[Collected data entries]
= = = = =

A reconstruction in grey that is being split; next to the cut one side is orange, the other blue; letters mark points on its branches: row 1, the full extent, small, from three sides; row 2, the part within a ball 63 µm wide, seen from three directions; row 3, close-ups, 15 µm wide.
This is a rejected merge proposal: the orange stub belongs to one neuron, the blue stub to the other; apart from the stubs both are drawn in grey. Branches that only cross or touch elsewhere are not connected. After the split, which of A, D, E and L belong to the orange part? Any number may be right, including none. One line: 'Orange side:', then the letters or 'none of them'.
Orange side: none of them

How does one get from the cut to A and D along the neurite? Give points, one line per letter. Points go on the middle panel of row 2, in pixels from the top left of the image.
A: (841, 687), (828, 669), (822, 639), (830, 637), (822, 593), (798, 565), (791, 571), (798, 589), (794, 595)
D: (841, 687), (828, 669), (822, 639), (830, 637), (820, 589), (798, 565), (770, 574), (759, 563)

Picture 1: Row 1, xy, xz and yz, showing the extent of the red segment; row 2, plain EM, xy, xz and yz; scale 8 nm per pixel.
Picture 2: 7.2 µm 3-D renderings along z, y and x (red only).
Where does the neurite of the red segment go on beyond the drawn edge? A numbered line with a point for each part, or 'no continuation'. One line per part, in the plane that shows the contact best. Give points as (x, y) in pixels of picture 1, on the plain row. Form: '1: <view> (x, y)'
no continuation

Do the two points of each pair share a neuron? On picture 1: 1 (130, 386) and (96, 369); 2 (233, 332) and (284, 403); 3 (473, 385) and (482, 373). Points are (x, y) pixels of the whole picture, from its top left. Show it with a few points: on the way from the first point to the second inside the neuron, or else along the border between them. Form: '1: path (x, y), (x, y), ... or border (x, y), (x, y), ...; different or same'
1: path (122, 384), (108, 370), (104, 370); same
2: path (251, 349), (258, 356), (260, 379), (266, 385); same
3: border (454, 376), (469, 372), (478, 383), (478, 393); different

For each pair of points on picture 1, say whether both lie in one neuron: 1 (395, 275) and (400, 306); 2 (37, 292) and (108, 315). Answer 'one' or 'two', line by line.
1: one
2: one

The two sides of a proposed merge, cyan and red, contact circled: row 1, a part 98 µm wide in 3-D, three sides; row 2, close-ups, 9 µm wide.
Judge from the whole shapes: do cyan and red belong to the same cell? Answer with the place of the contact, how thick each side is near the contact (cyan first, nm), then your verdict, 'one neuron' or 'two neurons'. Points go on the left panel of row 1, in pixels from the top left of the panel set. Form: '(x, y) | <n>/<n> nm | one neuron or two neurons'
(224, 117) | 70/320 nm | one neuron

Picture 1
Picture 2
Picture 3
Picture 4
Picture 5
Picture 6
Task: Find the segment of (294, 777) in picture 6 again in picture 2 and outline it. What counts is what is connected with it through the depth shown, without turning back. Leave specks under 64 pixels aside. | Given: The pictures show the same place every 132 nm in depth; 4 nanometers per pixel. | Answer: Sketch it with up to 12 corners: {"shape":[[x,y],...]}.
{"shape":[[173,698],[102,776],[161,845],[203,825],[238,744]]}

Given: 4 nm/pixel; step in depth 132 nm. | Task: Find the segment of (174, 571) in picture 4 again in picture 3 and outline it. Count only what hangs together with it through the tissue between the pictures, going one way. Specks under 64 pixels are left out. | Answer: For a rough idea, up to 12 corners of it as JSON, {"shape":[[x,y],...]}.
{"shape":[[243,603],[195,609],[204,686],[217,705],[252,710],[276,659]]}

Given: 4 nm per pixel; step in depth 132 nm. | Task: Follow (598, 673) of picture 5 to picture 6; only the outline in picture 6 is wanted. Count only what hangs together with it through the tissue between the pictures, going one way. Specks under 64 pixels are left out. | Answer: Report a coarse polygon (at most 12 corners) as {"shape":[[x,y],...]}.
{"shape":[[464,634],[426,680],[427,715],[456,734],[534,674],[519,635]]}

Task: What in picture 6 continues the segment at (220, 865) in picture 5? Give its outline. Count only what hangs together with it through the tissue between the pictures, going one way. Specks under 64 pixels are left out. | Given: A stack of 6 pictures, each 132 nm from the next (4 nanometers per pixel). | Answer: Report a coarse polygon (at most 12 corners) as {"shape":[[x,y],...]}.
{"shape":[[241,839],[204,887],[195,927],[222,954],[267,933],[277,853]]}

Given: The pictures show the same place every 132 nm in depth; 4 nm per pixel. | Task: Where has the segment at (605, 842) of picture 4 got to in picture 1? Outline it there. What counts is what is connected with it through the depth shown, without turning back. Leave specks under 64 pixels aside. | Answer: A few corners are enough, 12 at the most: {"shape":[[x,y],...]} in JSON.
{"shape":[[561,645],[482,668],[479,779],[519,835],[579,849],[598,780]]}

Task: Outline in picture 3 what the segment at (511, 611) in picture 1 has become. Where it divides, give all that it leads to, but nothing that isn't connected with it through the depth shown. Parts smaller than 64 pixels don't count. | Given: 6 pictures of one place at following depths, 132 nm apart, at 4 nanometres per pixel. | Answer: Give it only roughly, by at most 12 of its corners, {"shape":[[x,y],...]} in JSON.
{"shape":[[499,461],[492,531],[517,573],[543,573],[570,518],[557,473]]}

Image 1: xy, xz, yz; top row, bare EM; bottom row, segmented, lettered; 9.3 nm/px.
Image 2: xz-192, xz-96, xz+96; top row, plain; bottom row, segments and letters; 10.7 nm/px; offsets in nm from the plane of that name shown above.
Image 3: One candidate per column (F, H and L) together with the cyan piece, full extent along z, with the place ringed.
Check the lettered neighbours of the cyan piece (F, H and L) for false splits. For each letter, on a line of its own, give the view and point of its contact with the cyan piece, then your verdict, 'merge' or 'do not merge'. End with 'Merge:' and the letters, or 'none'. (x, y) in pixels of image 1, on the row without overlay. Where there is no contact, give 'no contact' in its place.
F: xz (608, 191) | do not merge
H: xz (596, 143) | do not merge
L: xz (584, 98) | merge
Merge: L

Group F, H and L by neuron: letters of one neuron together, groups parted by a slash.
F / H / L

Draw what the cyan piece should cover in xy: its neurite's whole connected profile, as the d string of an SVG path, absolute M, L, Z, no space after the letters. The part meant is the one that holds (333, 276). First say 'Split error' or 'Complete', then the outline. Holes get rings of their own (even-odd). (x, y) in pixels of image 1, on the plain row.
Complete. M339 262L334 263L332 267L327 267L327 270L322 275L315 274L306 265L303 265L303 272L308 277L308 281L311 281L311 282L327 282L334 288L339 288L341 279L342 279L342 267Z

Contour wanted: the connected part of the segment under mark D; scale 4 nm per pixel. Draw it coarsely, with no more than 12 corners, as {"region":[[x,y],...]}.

= = = = =

### TO DO
Would you please restate all of the entries exactly?

### SOLUTION FOR THIS TASK
A reconstruction in grey that is being split; next to the cut one side is orange, the other blue; letters mark points on its branches: row 1, the full extent, small, from three sides; row 2, the part within a ball 63 µm wide, seen from three directions; row 3, close-ups, 15 µm wide.
This is a rejected merge proposal: the orange stub belongs to one neuron, the blue stub to the other; apart from the stubs both are drawn in grey. Branches that only cross or touch elsewhere are not connected. After the split, which of A, D, E and L belong to the orange part? Any number may be right, including none. One line: 'Orange side:', then the letters or 'none of them'.
Orange side: none of them

How does one get from the cut to A and D along the neurite? Give points, one line per letter. Points go on the middle panel of row 2, in pixels from the top left of the image.
A: (841, 687), (828, 669), (822, 639), (830, 637), (822, 593), (798, 565), (791, 571), (798, 589), (794, 595)
D: (841, 687), (828, 669), (822, 639), (830, 637), (820, 589), (798, 565), (770, 574), (759, 563)

Picture 1: Row 1, xy, xz and yz, showing the extent of the red segment; row 2, plain EM, xy, xz and yz; scale 8 nm per pixel.
Picture 2: 7.2 µm 3-D renderings along z, y and x (red only).
Where does the neurite of the red segment go on beyond the drawn edge? A numbered line with a point for each part, or 'no continuation'. One line per part, in the plane that shows the contact best. Give points as (x, y) in pixels of picture 1, on the plain row. Form: '1: <view> (x, y)'
no continuation

Do the two points of each pair share a neuron? On picture 1: 1 (130, 386) and (96, 369); 2 (233, 332) and (284, 403); 3 (473, 385) and (482, 373). Points are (x, y) pixels of the whole picture, from its top left. Show it with a few points: on the way from the first point to the second inside the neuron, or else along the border between them. Form: '1: path (x, y), (x, y), ... or border (x, y), (x, y), ...; different or same'
1: path (122, 384), (108, 370), (104, 370); same
2: path (251, 349), (258, 356), (260, 379), (266, 385); same
3: border (454, 376), (469, 372), (478, 383), (478, 393); different

For each pair of points on picture 1, say whether both lie in one neuron: 1 (395, 275) and (400, 306); 2 (37, 292) and (108, 315). Answer 'one' or 'two', line by line.
1: one
2: one

The two sides of a proposed merge, cyan and red, contact circled: row 1, a part 98 µm wide in 3-D, three sides; row 2, close-ups, 9 µm wide.
Judge from the whole shapes: do cyan and red belong to the same cell? Answer with the place of the contact, how thick each side is near the contact (cyan first, nm), then your verdict, 'one neuron' or 'two neurons'. Points go on the left panel of row 1, in pixels from the top left of the panel set. Form: '(x, y) | <n>/<n> nm | one neuron or two neurons'
(224, 117) | 70/320 nm | one neuron

Picture 1
Picture 2
Picture 3
Picture 4
Picture 5
Picture 6
Task: Find the segment of (294, 777) in picture 6 again in picture 2 and outline it. What counts is what is connected with it through the depth shown, without turning back. Leave specks under 64 pixels aside. | Given: The pictures show the same place every 132 nm in depth; 4 nanometers per pixel. | Answer: Sketch it with up to 12 corners: {"shape":[[x,y],...]}.
{"shape":[[173,698],[102,776],[161,845],[203,825],[238,744]]}

Given: 4 nm/pixel; step in depth 132 nm. | Task: Find the segment of (174, 571) in picture 4 again in picture 3 and outline it. Count only what hangs together with it through the tissue between the pictures, going one way. Specks under 64 pixels are left out. | Answer: For a rough idea, up to 12 corners of it as JSON, {"shape":[[x,y],...]}.
{"shape":[[243,603],[195,609],[204,686],[217,705],[252,710],[276,659]]}

Given: 4 nm per pixel; step in depth 132 nm. | Task: Follow (598, 673) of picture 5 to picture 6; only the outline in picture 6 is wanted. Count only what hangs together with it through the tissue between the pictures, going one way. Specks under 64 pixels are left out. | Answer: Report a coarse polygon (at most 12 corners) as {"shape":[[x,y],...]}.
{"shape":[[464,634],[426,680],[427,715],[456,734],[534,674],[519,635]]}

Task: What in picture 6 continues the segment at (220, 865) in picture 5? Give its outline. Count only what hangs together with it through the tissue between the pictures, going one way. Specks under 64 pixels are left out. | Given: A stack of 6 pictures, each 132 nm from the next (4 nanometers per pixel). | Answer: Report a coarse polygon (at most 12 corners) as {"shape":[[x,y],...]}.
{"shape":[[241,839],[204,887],[195,927],[222,954],[267,933],[277,853]]}

Given: The pictures show the same place every 132 nm in depth; 4 nm per pixel. | Task: Where has the segment at (605, 842) of picture 4 got to in picture 1? Outline it there. What counts is what is connected with it through the depth shown, without turning back. Leave specks under 64 pixels aside. | Answer: A few corners are enough, 12 at the most: {"shape":[[x,y],...]} in JSON.
{"shape":[[561,645],[482,668],[479,779],[519,835],[579,849],[598,780]]}

Task: Outline in picture 3 what the segment at (511, 611) in picture 1 has become. Where it divides, give all that it leads to, but nothing that isn't connected with it through the depth shown. Parts smaller than 64 pixels don't count. | Given: 6 pictures of one place at following depths, 132 nm apart, at 4 nanometres per pixel. | Answer: Give it only roughly, by at most 12 of its corners, {"shape":[[x,y],...]} in JSON.
{"shape":[[499,461],[492,531],[517,573],[543,573],[570,518],[557,473]]}

Image 1: xy, xz, yz; top row, bare EM; bottom row, segmented, lettered; 9.3 nm/px.
Image 2: xz-192, xz-96, xz+96; top row, plain; bottom row, segments and letters; 10.7 nm/px; offsets in nm from the plane of that name shown above.
Image 3: One candidate per column (F, H and L) together with the cyan piece, full extent along z, with the place ringed.
Check the lettered neighbours of the cyan piece (F, H and L) for false splits. For each letter, on a line of its own, give the view and point of its contact with the cyan piece, then your verdict, 'merge' or 'do not merge'. End with 'Merge:' and the letters, or 'none'. (x, y) in pixels of image 1, on the row without overlay. Where there is no contact, give 'no contact' in its place.
F: xz (608, 191) | do not merge
H: xz (596, 143) | do not merge
L: xz (584, 98) | merge
Merge: L

Group F, H and L by neuron: letters of one neuron together, groups parted by a slash.
F / H / L

Draw what the cyan piece should cover in xy: its neurite's whole connected profile, as the d string of an SVG path, absolute M, L, Z, no space after the letters. The part meant is the one that holds (333, 276). First say 'Split error' or 'Complete', then the outline. Holes get rings of their own (even-odd). (x, y) in pixels of image 1, on the plain row.
Complete. M339 262L334 263L332 267L327 267L327 270L322 275L315 274L306 265L303 265L303 272L308 277L308 281L311 281L311 282L327 282L334 288L339 288L341 279L342 279L342 267Z

Contour wanted: the connected part of the segment under mark D; scale 4 nm per pixel. Draw it coarsely, with no more than 12 corners, as {"region":[[x,y],...]}.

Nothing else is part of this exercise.